> Il tuo obiettivo
Secondo l'interrogazione sulla vigilanza bancaria, su quali livelli si articolerà l'esame degli attivi delle banche europee condotto dalla BCE? Elencali tutti.

Interrogazione a risposta orale:

   DORINA BIANCHI. — Al Ministro dell'economia e delle finanze, al Ministro dello sviluppo economico. — Per sapere – premesso che:
   come noto, la Banca centrale europea (BCE) è in procinto di assumere nuovi compiti in materia di vigilanza bancaria e finanziaria in quanto parte di un meccanismo unico di vigilanza (SSM). Tale meccanismo darà vita a un nuovo sistema di supervisione. Alla BCE saranno affidati in una prima fase gli attuali compiti inerenti alla vigilanza prudenziale degli enti creditizi svolti dalle singole BCN, che faranno parte dell'istituendo meccanismo;
   la sorveglianza unica consentirà di accrescere il livello di solidità delle istituzioni bancarie al fine salvaguardare maggiormente l'affidabilità del sistema bancario europeo in un'ottica di una crescente armonizzazione e integrazione, come sottolineato dal Presidente Mario Draghi;
   si prevede pertanto che la BCE effettuerà la vigilanza diretta su circa 130 istituti, che rappresentano quasi l'85 per cento delle attività bancarie totali nell'area dell'euro;
   in vista della supervisione unica la BCE deve condurre un esame degli attivi delle banche europee, esame che si articolerà su tre livelli: valutazione del rischio, verifica della qualità degli assets e stress test. Le banche italiane coinvolte nell'esercizio di valutazione dello stato di salute dei bilanci sono ben quindici: Banca Carige S.P.A. – Cassa di Risparmio di Genova e Imperia; Banca Monte dei Paschi di Siena S.p.A.; Banca Piccolo Credito Valtellinese, Società Cooperativa; Banca Popolare Dell'Emilia Romagna – Società Cooperativa; Banca Popolare Di Milano – Società Cooperativa A Responsabilità Limitata; Banca Popolare di Sondrio, Società Cooperativa per Azioni; Banca Popolare di Vicenza – Società Cooperativa per Azioni; Banco Popolare – Società Cooperativa; Credito Emiliano S.p.A.; Iccrea Holding S.p.A; Intesa Sanpaolo S.p.A.; Mediobanca – Banca di Credito Finanziario S.p.A.; UniCredit S.p.A.; Unione Di Banche Italiane Società Cooperativa Per Azioni; Veneto Banca S.C.P.A.;
   al fine di espletare il compito di vigilante unico la BCE ha avviato le procedure di selezione di circa un migliaio di specialisti di cui circa settecento da destinare alla supervisione. Tra queste risorse individuerà quelle figure di taglio manageriale che concorreranno alla determinazione ed applicazione delle politiche di supervisione stesse –:
   poiché il nuovo sistema di vigilanza ricopre un'importanza cruciale nell'assicurare l'uniformità di regole e di comportamenti tra istituzioni creditizie appartenenti a diversi Paesi, in presenza di gruppi italiani consolidati e di respiro multinazionale, quali siano le azioni che il Ministro intenda promuovere per garantire una qualificata presenza italiana nell'istituendo meccanismo, che sia commisurata al peso del sistema Italia in Europa. (3-00559)

> Informazioni estratte

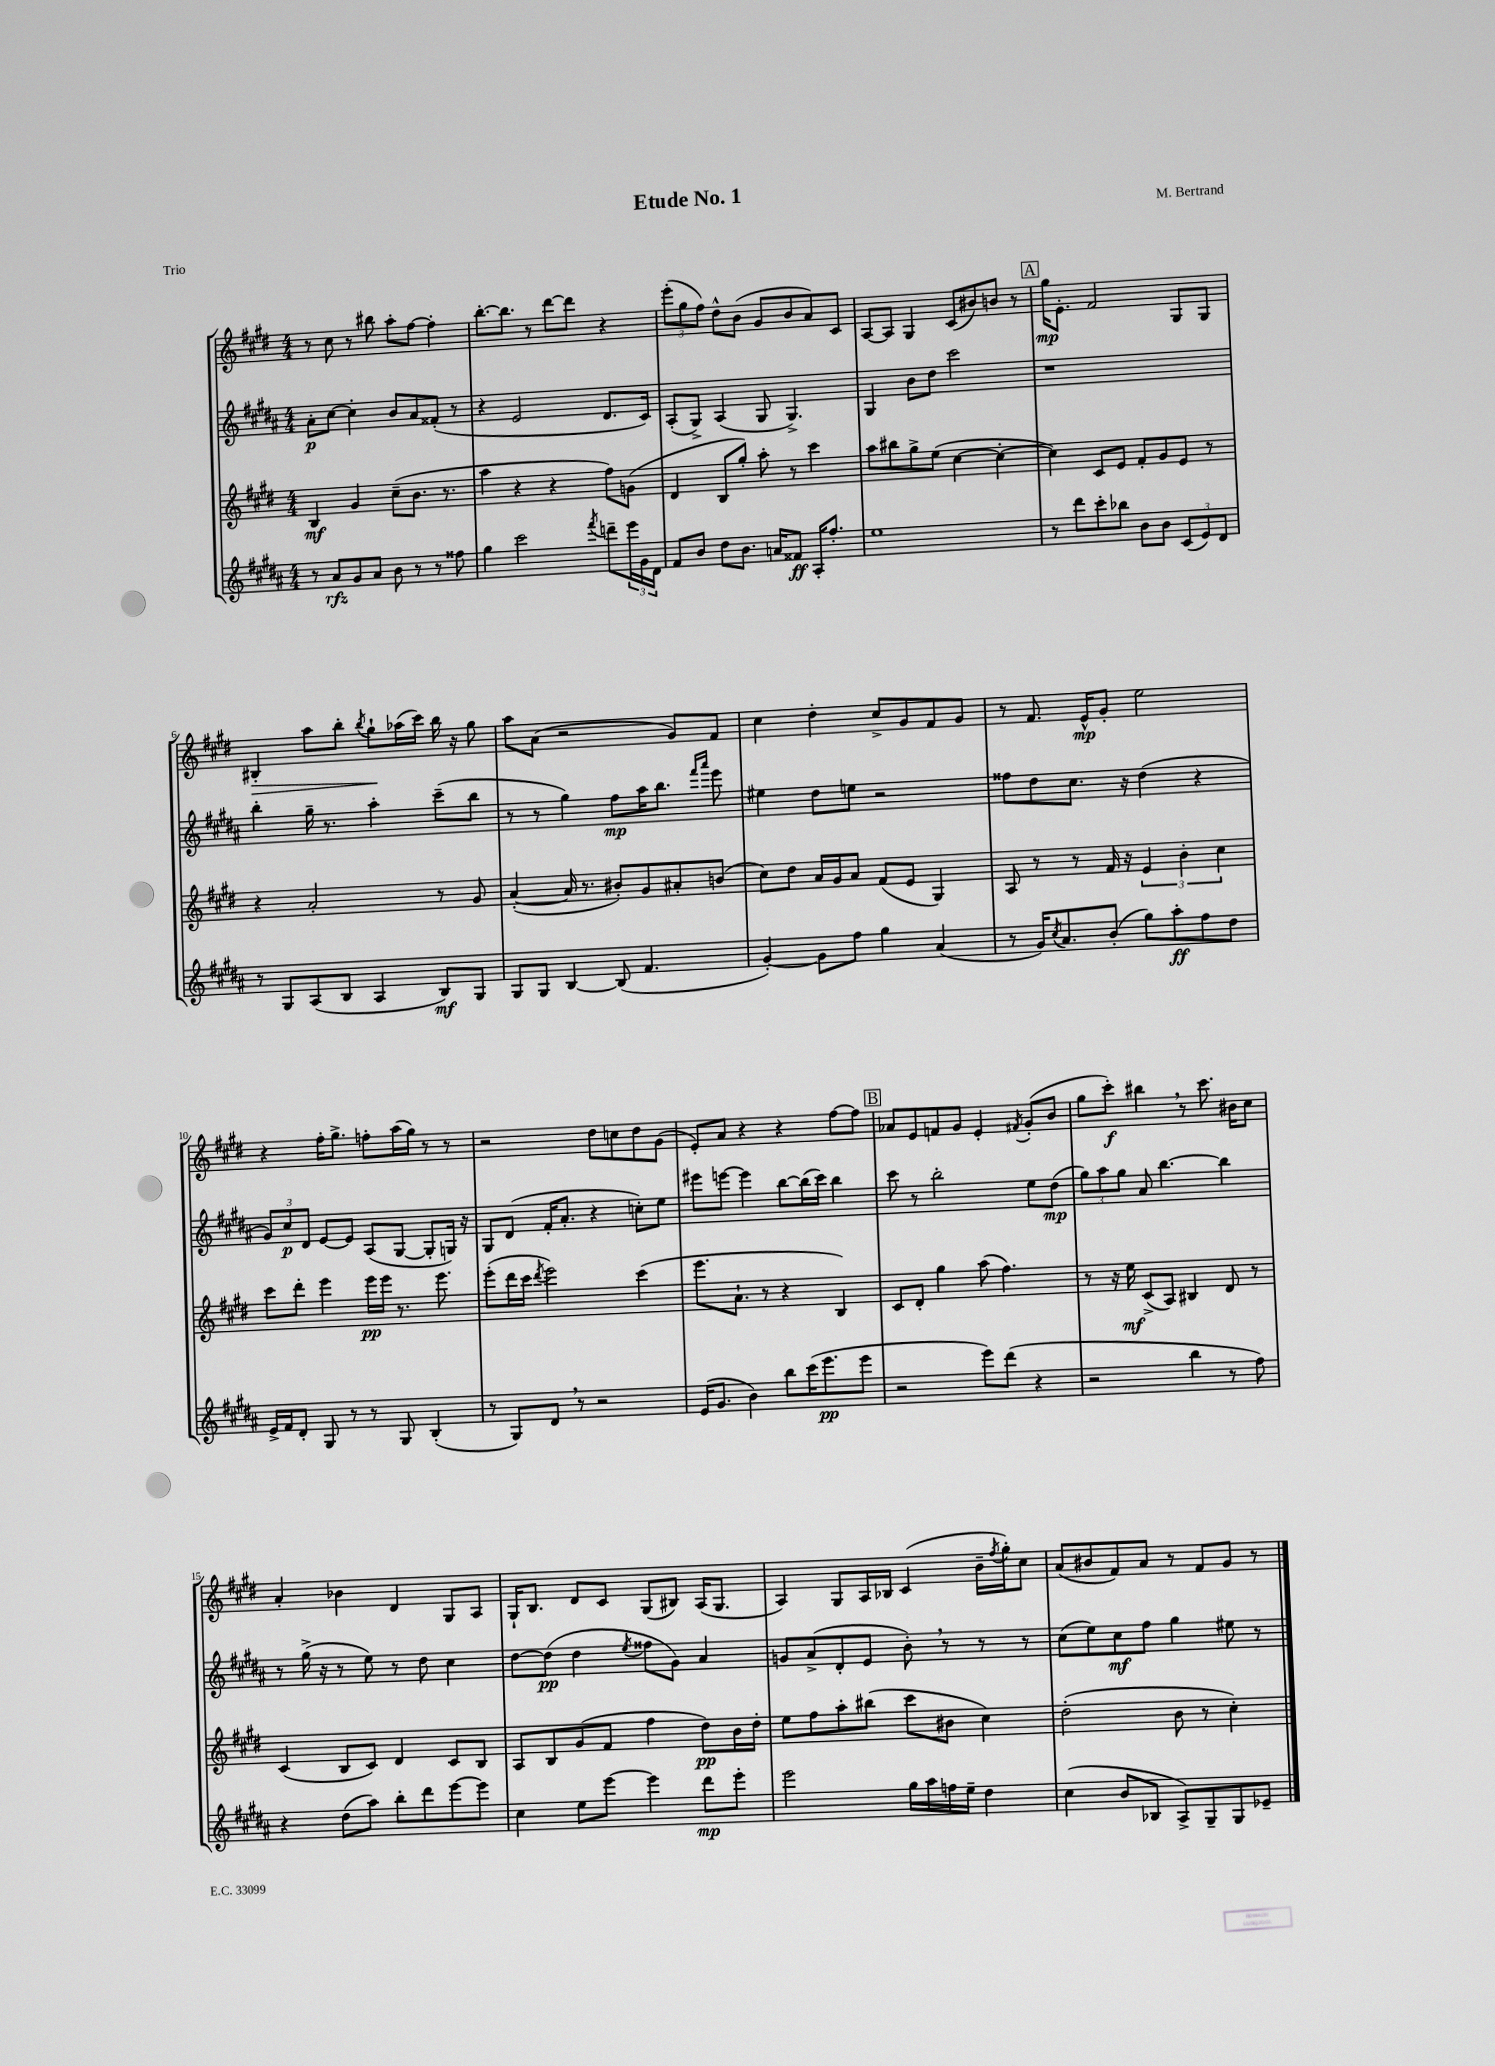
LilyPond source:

\header { title = "Etude No. 1" composer = "M. Bertrand" piece = "Trio" }
<<
\new StaffGroup <<
\new Staff = "s0" {
    \clef treble \key e \major \numericTimeSignature \time 4/4
    r8 cis''8 r8 bis''8 a''8-. fis''8~ fis''4-. |
    b''8.~-. b''8. r8 dis'''8~ dis'''8 r4 |
    \tuplet 3/2 { e'''8-.( gis''8 fis''8) } dis''8-^ b'8( gis'8 b'8 a'8) cis'8 |
    a8~ a8 gis4 cis'8( bis'8) b'8 r8 |
    \mark \markup { \box "A" } gis''16\mp e'8.-. fis'2 gis8 gis8 |
    bis4-.\> a''8 b''8-. \acciaccatura { b''8 } gis''8-!\! aes''16( cis'''16) b''16 r16 gis''8 |
    a''8 a'8( r2 gis'8) fis'8 |
    cis''4 dis''4-. cis''8-> gis'8 fis'8 gis'8 |
    r8 fis'8. e'16-^\mp gis'8-. e''2 |
    r4 fis''16-. gis''8.-> f''8-. a''16( gis''16) r8 r8 |
    r2 dis''8 c''8 dis''8 gis'8( |
    e'8-.) a'8 r4 r4 fis''8~ fis''8 |
    \mark \markup { \box "B" } aes'8 e'8 f'8 gis'8 e'4-. \acciaccatura { fis'8 } gis'8-.( b'8 |
    gis''8 cis'''8-.\f) bis''4 \breathe r8 cis'''8. bis'16 cis''8 |
    a'4-. bes'4 dis'4 gis8 a8 |
    gis16-! b8. dis'8 cis'8 gis8( bis8) a16( gis8. |
    a4) gis8 a16 bes16 cis'4( b'16-- \acciaccatura { fis''8 } gis''16-.) cis''8 |
    a'8( bis'8 fis'8) a'8 r8 fis'8 gis'8 r8 \bar "|." |
}
\new Staff = "s1" {
    \clef treble \key b \major \numericTimeSignature \time 4/4
    ais'8-.\p cis''8~ cis''4-. b'8 ais'8 fisis'8-.( r8 |
    r4 e'2 dis'8. cis'16) |
    ais8-.( gis8->) ais4( gis8 gis4.->) |
    gis4 b'8 dis''8 cis'''2 |
    \mark \markup { \box "A" } r1 |
    b''4-. gis''16-- r8. ais''4-. cis'''8--( b''8 |
    r8 r8 gis''4) fis''8\mp ais''16 b''8. \grace { fis'''16 ais'''16 } e'''8 |
    eis''4 dis''8 e''8 r2 |
    fisis''8 dis''8 cis''8. r16 dis''4( r4 |
    \tuplet 3/2 { gis'8) cis''8\p dis'8 } e'8~ e'8 ais8( gis8~ gis8-. g16) r16 |
    gis8 dis'8( fis'16-. ais'8.-. r4 c''8-.) e''8 |
    eis'''8 e'''8~ e'''4 b''8~ b''16( cis'''16) b''4 |
    \mark \markup { \box "B" } cis'''8 r8 b''2-. e''8 dis''8\mp( |
    \tuplet 3/2 { gis''8) ais''8 gis''8 } ais'8 b''4.~ b''4 |
    r8 gis''16->( r16 r8 e''8) r8 dis''8 cis''4 |
    dis''8~ dis''8\pp( dis''4 \acciaccatura { e''8 } fisis''8 gis'8) ais'4 |
    g'8 ais'8->( dis'8-. e'8 b'8-.) \breathe r8 r8 r8 |
    cis''8( e''8) cis''8\mf fis''8 gis''4 eis''8 r8 \bar "|." |
}
\new Staff = "s2" {
    \clef treble \key e \major \numericTimeSignature \time 4/4
    b4\mf gis'4 cis''8--( b'8. r8. |
    a''4 r4 r4 fis''8) g'8( |
    dis'4 b8 gis''8-.) a''8-. r8 cis'''4 |
    a''8 bis''8 gis''8-> e''8( cis''4~ cis''4~-. |
    \mark \markup { \box "A" } cis''4) cis'8 e'8 fis'8-. gis'8 e'8 r8 |
    r4 a'2-. r8 gis'8 |
    a'4~-.( a'16 r8. bis'8-.) gis'8 ais'8-. b'8( |
    cis''8) dis''8 a'16 gis'16 a'8 fis'8( e'8 gis4) |
    a8 r8 r8 fis'16 r16 \tuplet 3/2 { e'4 b'4-. cis''4 } |
    cis'''8 dis'''8-. e'''4 e'''16\pp e'''16 r8. e'''8. |
    e'''8-.( dis'''16 cis'''16 \acciaccatura { dis'''8 } e'''2) cis'''4( |
    e'''8. a'8.-! r8 r4 b4) |
    \mark \markup { \box "B" } cis'8 dis'8-. gis''4 a''8( fis''4.) |
    r8 r16 e''16\mf cis'8->( a8) bis4 dis'8 r8 |
    cis'4( b8 cis'8) dis'4 cis'8 b8 |
    a8 b8 gis'8( fis'8 fis''4 dis''8\pp) b'16 dis''16-. |
    e''8 fis''8 a''8-. bis''8( cis'''8 bis'8 cis''4) |
    dis''2-.( b'8 r8 cis''4-.) \bar "|." |
}
\new Staff = "s3" {
    \clef treble \key b \major \numericTimeSignature \time 4/4
    r8 ais'8\rfz gis'8 ais'8 b'8 r8 r8 fisis''8 |
    gis''4 cis'''2 \acciaccatura { fis'''8 } d'''8-- \tuplet 3/2 { e'''16 gis'16 dis'16 } |
    fis'8 b'8 dis''8 b'8. a'16 fisis'8\ff ais16-. fis''8.-. |
    e''1 |
    \mark \markup { \box "A" } r8 dis'''8 cis'''8-. bes''8 b'8 b'8 \tuplet 3/2 { cis'8( e'8) dis'8 } |
    r8 gis8 ais8( b8 ais4 b8\mf) gis8 |
    gis8 gis8 b4~ b8( fis'4. |
    gis'4~-.) gis'8 fis''8 gis''4 ais'4( |
    r8 gis'16) \acciaccatura { cis''8 } ais'8. b'8-.( gis''8) ais''8-.\ff fis''8 dis''8 |
    e'16-> fis'16 dis'8-. gis8 r8 r8 gis8 b4-.( |
    r8 gis8) dis'8 \breathe r8 r2 |
    e'16( gis'8. b'4) b''8 cis'''16( e'''8.\pp e'''8 |
    \mark \markup { \box "B" } r2 e'''8) dis'''8( r4 |
    r2 b''4 r8 fis''8) |
    r4 dis''8( ais''8) b''8-. dis'''8 e'''8~ e'''8 |
    cis''4 e''8 e'''8~ e'''4 dis'''8\mp e'''8-. |
    e'''2 gis''16 ais''16 f''16 e''16-- dis''4 |
    cis''4( b'8 bes8 ais8->) gis8-- gis8 ees'8-- \bar "|." |
}
>>
>>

> Risultato
- valutazione del rischio
- verifica della qualità degli assets
- stress test